━━━ Records shown ━━━

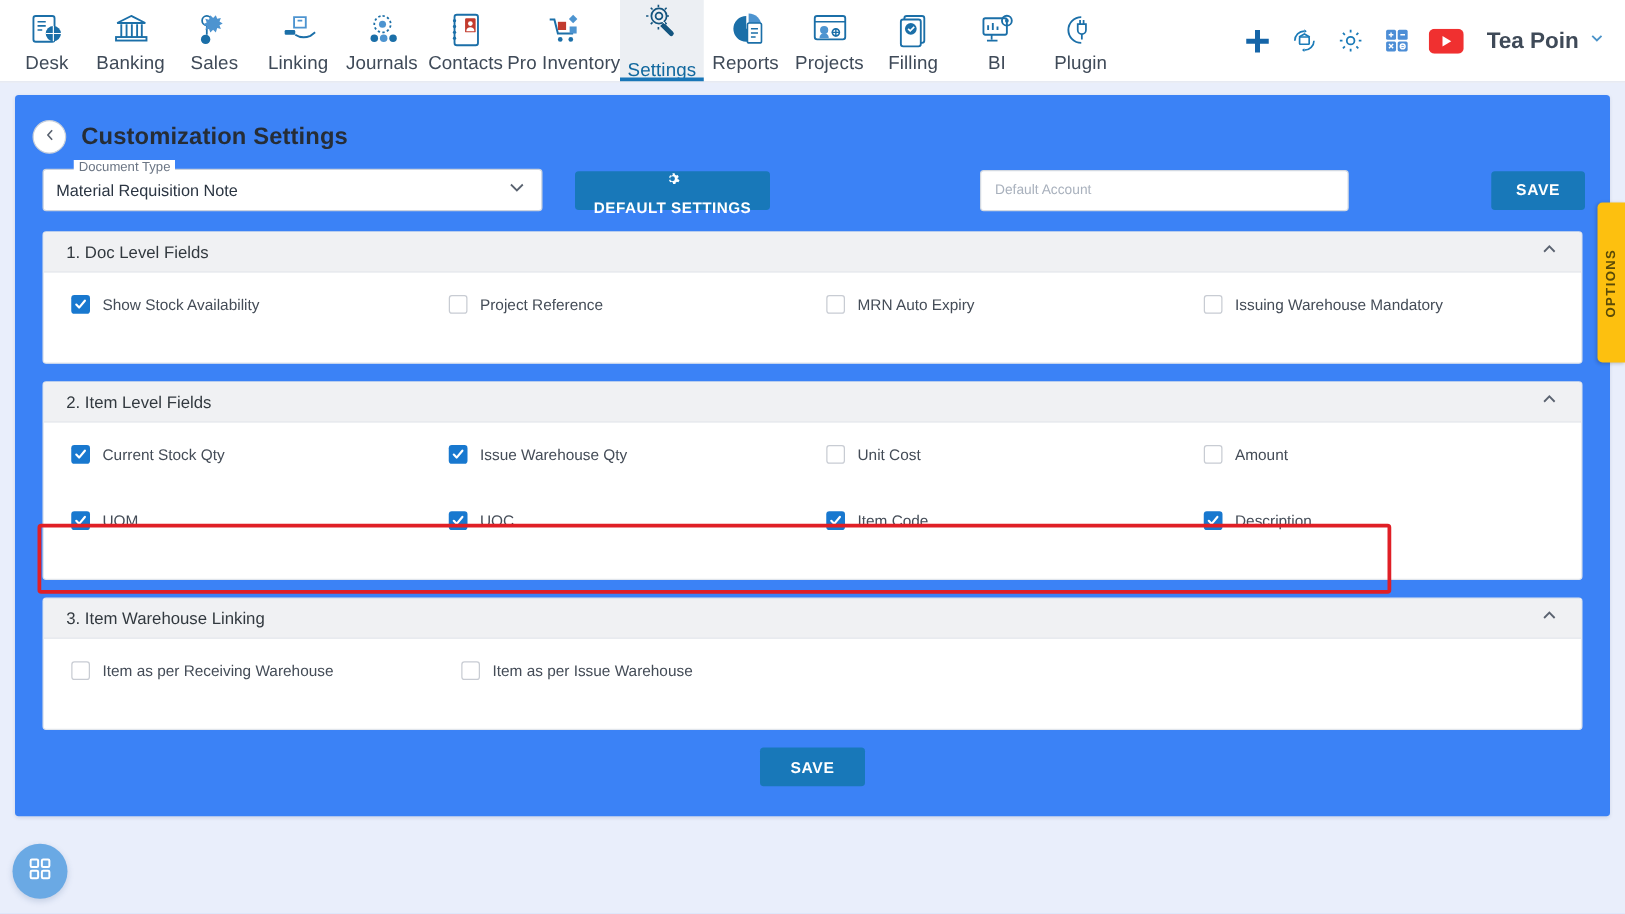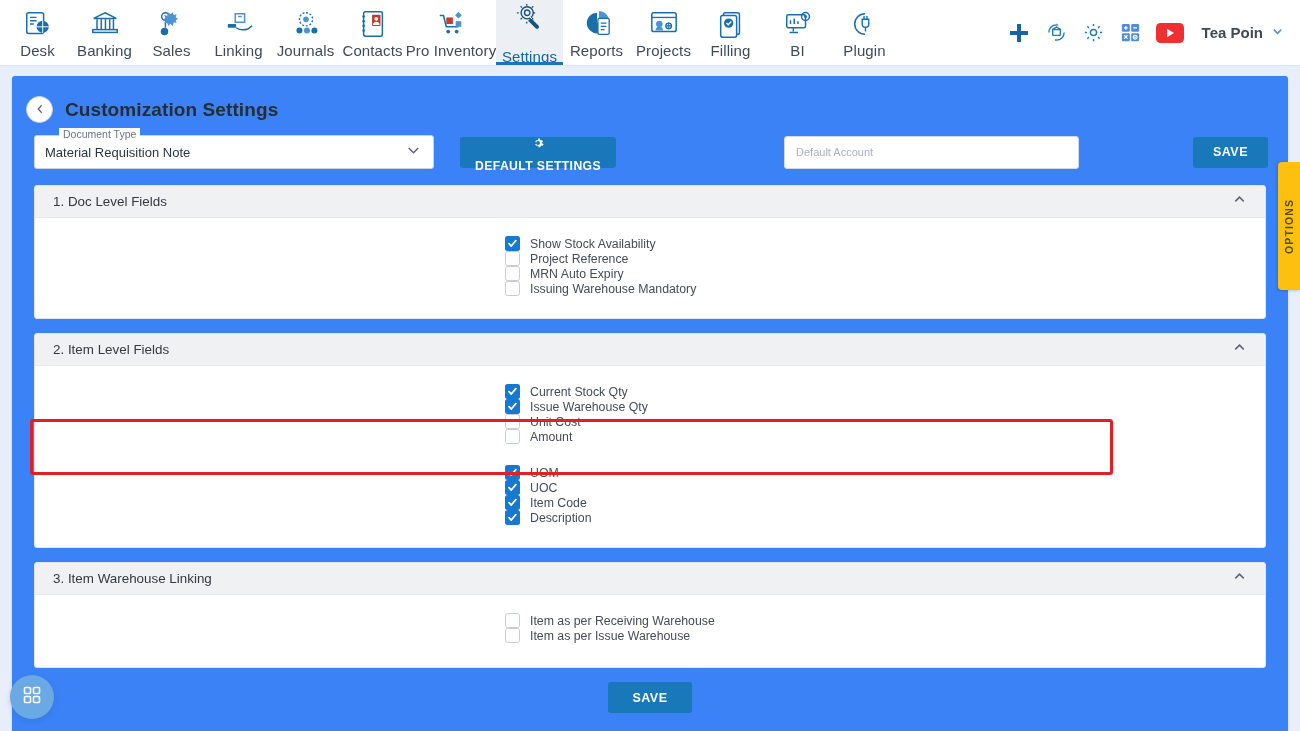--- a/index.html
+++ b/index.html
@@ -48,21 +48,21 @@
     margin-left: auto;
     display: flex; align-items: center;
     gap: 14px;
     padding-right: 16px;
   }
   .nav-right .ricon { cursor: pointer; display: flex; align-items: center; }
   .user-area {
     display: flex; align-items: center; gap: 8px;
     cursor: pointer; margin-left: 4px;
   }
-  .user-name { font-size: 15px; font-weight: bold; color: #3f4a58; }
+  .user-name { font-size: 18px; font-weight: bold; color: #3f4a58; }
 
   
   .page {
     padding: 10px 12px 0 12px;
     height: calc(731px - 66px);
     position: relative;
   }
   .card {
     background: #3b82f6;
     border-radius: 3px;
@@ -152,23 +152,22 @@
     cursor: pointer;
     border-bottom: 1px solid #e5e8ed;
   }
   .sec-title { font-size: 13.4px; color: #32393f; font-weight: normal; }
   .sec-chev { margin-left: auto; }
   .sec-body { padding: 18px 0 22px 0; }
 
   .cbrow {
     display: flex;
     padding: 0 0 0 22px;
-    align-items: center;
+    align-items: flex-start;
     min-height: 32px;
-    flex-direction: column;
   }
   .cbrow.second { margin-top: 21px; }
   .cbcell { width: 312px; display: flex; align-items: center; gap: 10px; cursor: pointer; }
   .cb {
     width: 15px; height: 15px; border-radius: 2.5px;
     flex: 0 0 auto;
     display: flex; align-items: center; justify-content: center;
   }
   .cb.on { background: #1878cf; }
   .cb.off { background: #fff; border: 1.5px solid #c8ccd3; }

━━━
━━━ Records shown ━━━

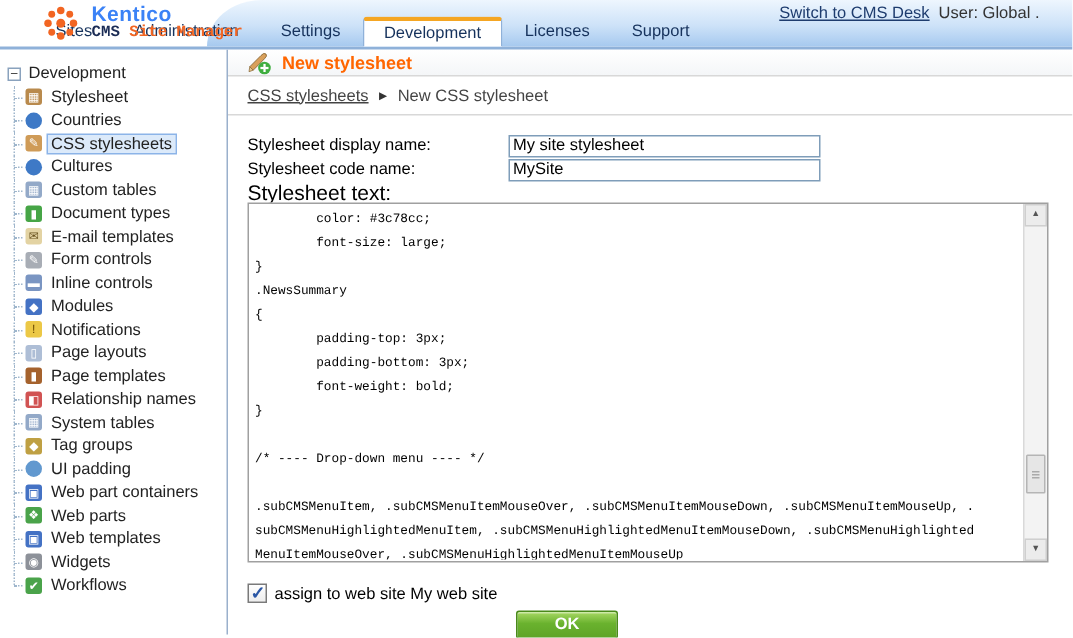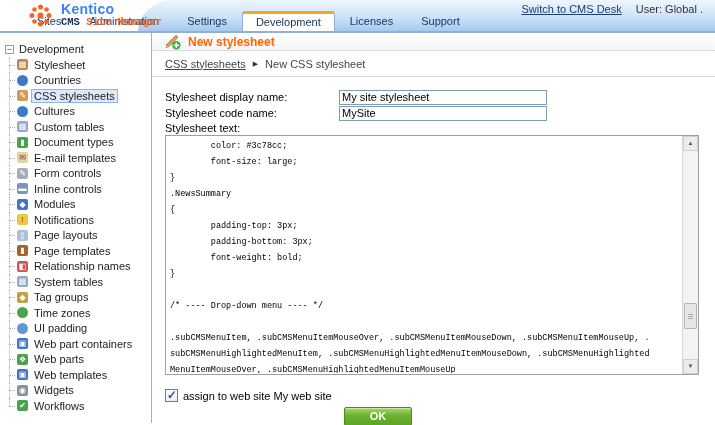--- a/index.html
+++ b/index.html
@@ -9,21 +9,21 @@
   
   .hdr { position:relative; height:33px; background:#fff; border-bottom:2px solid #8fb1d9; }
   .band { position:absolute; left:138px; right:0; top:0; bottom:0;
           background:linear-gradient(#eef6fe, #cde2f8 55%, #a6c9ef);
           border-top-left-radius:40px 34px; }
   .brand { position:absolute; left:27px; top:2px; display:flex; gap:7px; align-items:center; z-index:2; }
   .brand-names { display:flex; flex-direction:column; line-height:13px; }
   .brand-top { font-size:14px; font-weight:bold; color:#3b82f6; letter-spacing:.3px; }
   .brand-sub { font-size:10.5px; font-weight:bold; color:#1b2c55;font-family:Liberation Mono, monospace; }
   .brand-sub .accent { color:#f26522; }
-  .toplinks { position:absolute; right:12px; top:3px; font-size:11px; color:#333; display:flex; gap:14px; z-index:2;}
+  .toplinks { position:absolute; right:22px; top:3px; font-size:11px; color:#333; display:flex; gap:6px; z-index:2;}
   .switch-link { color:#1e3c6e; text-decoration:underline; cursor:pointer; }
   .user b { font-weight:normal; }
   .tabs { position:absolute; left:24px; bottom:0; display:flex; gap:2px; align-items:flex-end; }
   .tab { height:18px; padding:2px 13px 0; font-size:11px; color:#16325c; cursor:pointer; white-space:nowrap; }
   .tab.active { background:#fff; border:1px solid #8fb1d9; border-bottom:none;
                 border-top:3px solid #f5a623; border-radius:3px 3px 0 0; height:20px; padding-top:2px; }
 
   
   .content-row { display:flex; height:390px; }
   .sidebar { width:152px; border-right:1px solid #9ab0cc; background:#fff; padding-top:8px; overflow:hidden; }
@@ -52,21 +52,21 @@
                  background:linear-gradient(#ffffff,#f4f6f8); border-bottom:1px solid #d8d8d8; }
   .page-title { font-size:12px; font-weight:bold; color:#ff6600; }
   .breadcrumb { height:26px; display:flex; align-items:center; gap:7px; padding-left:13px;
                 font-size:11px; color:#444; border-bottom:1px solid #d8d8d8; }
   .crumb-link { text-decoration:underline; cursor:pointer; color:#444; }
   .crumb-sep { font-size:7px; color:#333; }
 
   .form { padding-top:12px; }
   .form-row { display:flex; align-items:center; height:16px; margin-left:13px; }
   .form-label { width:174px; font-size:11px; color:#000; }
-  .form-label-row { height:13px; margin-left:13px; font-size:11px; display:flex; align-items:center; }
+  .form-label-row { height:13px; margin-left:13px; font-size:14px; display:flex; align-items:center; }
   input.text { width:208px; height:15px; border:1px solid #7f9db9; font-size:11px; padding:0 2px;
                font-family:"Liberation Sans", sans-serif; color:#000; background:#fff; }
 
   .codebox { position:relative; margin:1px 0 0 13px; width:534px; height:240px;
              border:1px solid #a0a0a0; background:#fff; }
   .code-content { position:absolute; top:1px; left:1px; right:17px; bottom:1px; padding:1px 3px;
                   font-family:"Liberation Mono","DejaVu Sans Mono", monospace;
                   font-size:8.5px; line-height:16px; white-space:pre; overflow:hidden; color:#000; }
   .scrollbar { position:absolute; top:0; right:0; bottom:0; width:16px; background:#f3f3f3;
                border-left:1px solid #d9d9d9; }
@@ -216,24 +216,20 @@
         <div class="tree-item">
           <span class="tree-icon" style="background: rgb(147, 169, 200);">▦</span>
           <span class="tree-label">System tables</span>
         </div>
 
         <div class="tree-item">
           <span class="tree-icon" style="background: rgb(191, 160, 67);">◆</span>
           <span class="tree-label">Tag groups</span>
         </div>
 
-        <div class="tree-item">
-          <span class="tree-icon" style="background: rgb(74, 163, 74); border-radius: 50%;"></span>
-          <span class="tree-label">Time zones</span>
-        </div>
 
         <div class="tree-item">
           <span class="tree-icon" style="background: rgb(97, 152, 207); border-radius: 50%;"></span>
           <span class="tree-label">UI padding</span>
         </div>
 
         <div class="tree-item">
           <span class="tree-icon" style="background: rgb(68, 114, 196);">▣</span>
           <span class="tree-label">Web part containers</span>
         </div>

━━━
━━━ Records shown ━━━

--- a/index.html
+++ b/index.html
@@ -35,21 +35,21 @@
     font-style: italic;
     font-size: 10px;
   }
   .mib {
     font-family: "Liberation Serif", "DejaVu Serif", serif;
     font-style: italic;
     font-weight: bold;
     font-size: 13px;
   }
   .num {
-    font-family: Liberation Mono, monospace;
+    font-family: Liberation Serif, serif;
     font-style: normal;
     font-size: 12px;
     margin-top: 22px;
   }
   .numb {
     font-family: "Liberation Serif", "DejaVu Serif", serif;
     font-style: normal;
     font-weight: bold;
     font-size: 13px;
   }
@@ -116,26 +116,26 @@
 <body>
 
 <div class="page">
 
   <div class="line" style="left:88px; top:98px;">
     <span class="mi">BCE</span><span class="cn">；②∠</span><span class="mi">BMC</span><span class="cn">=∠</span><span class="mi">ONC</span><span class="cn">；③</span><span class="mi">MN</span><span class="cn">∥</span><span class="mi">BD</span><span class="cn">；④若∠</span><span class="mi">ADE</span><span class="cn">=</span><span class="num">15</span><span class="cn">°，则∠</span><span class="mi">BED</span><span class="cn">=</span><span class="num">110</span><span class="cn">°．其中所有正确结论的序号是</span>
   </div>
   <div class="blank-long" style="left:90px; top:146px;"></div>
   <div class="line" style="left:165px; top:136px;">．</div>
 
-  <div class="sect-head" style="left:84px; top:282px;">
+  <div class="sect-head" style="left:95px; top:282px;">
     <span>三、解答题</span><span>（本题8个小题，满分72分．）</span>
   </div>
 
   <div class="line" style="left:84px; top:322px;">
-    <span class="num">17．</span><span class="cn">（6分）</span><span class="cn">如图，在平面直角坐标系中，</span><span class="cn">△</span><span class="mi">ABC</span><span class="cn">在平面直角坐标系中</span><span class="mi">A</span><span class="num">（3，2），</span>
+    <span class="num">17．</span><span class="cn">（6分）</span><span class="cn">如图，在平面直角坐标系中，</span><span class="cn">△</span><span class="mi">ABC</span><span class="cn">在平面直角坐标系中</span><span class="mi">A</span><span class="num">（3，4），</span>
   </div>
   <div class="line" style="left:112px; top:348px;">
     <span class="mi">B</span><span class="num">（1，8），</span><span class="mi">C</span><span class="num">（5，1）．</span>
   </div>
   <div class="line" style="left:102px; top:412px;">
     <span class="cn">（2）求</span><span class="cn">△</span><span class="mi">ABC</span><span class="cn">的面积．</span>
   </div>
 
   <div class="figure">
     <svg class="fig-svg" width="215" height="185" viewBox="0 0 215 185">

━━━

--- Task to carry out ---
Return each line from the records that includes the word "white".

--- Output for this task ---
   .tab { height:18px; padding:2px 13px 0; font-size:11px; color:#16325c; cursor:pointer; white-space:nowrap; }
                   font-size:8.5px; line-height:16px; white-space:pre; overflow:hidden; color:#000; }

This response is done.